The following article first appeared in the April 2005 edition of Traders Magazine
The SEC Raises Stakes in Self-Regulation
By Gregory Bresiger
The future of SROs may soon become as heated as the debate over Reg NMS. Dozens of comment letters are now pouring into the Securities and Exchange Commission from trading executives and average investors over the regulators’ SRO proposed rule change and concept release.
The SEC proposals have raised at least two dicey issues: Should self-regulation be trashed, with a single neutral regulator taking over from the various SROs? And, with exchanges demutualizing, who should be allowed on an SRO’s board of directors?
“I fully support any SEC rules or actions that might remove authority of the exchanges to police themselves and to place that responsibility with an independent oversight authority with full power to investigate abuses and impose appropriate penalties,” writes Henry Gwiazda, Ph.D., an academic who once worked for the U.S. National Archives and Records Administration.
The SEC, in a concept release, is raising the issue of the single neutral regulator that would take over from SROs. That is opposed by many trading officials who have filed letters.
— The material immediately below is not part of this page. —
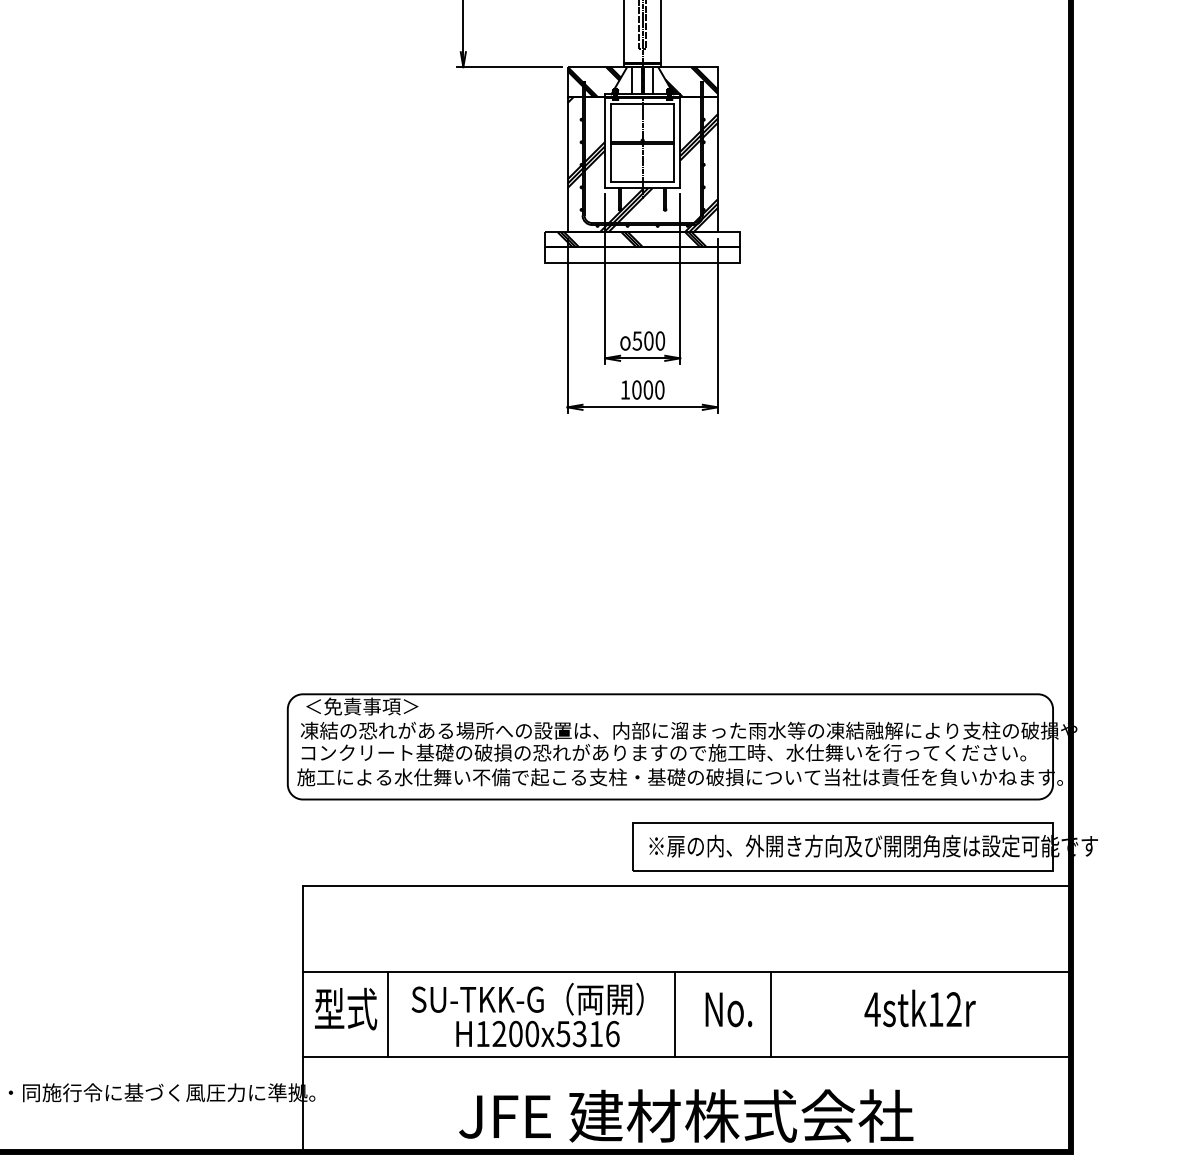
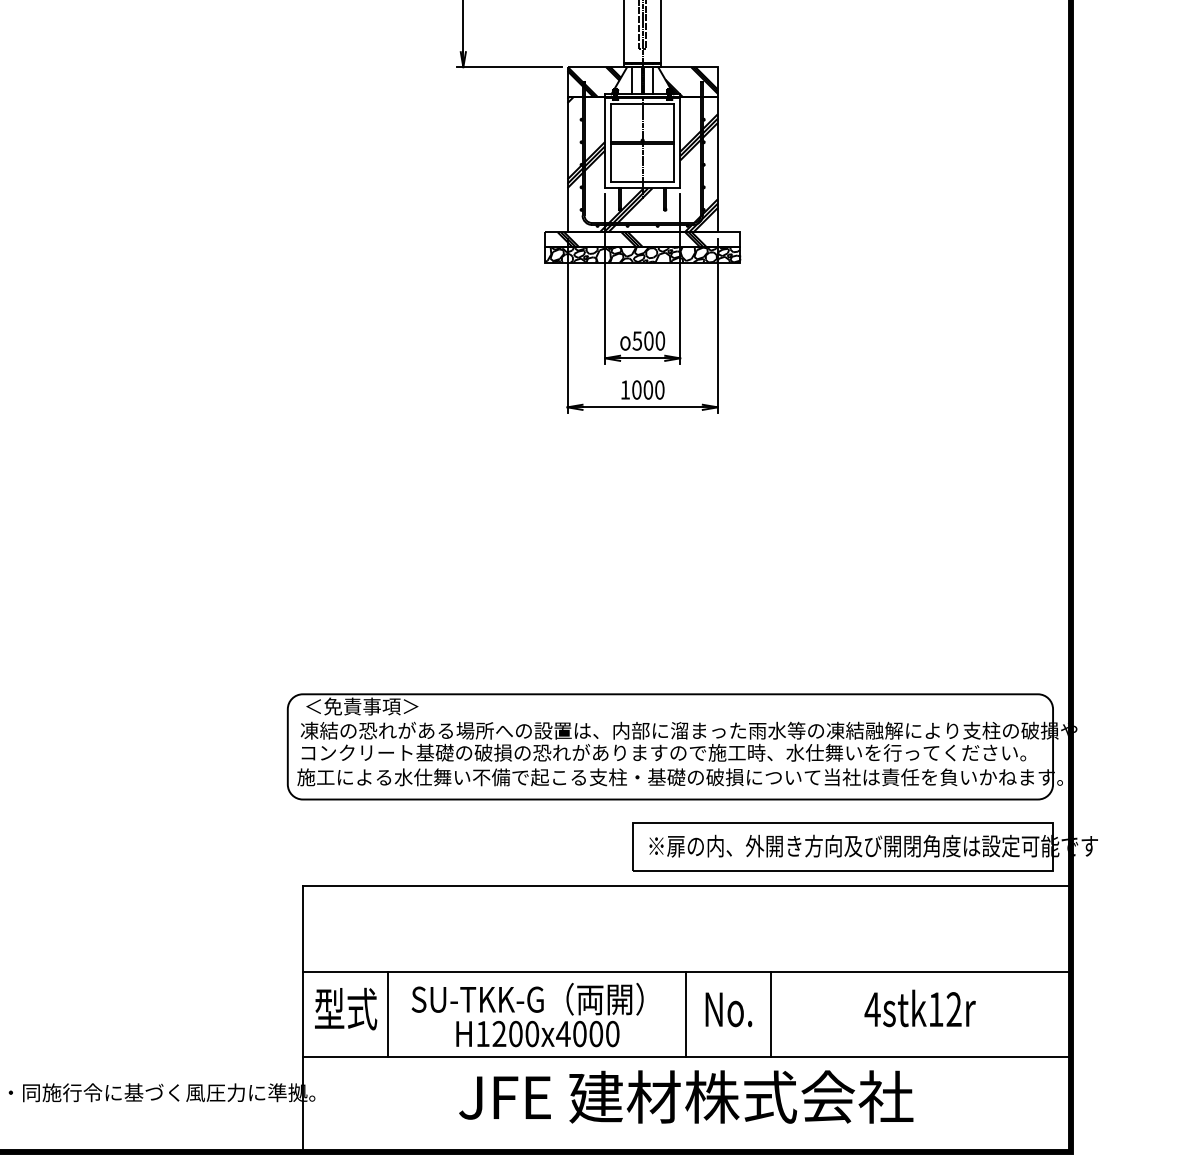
hatch at (642, 254): none -> present
line at (675, 1013) position: (675, 1013) -> (686, 1013)
text at (587, 1033): H1200x5316 -> H1200x4000
text at (686, 1115) position: (686, 1115) -> (686, 1096)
For example, the NYSE writes that, “A radical rearchitecture of the current system is the wrong way to resolve concerns. Governance and coordination initiatives that have already occurred, plus enhacements to the current model, make more sense.”
But the SEC is also considering a more moderate reform: keeping SROs, but imposing stiff new disclosure and membership requirements. “The Commission believes that requiring SRO boards to have a majority of independent directors…should help address the conflicts of interest that otherwise might arise when persons with a nexus to the SRO are involved in key decisions,” according to the SEC’s proposed Fair Administration Rules (FAR) release.
But several trading organizations, in comment letters, say that these proposed SRO rules requirements would hinder their ability to seek out the best people. Indeed, Archipelago, in a consortium letter sent with Nasdaq and four other exchanges, writes, “We believe that all marketplaces, subject to the Commission’s oversight, should have greater flexibility to develop their own approaches to independence, based upon a definition that focuses on materiality of a director’s relationship to the market, and board composition than the FAR would permit.”
Kevin O’Hara, Archipelago’s general counsel told Traders Magazine: “We are huge proponents of independence. The overwhelming majority of our board is independent, but the SEC’s narrow definition of independence would make it difficult for SRO boards.” The proposed SRO changes, the letter said, would depart from the premises of the self-regulatory provisions of the 1934 Securities Act.
The NASD, in its filing, called for a revision of the proposed independent director rules. It argues that it should not “preclude the participation of individuals who may have relevant experience and expertise, and yet may have recently served as outside directors of member firms.” It also promised to move quickly in correcting its apparent conflict – the continued ownership of Nasdaq.
Rosenblatt Securities, an agency-only firm and NYSE floor broker, in a comment letter, argued that, despite several scandals, self-regulation at times has been very effective in detecting violations.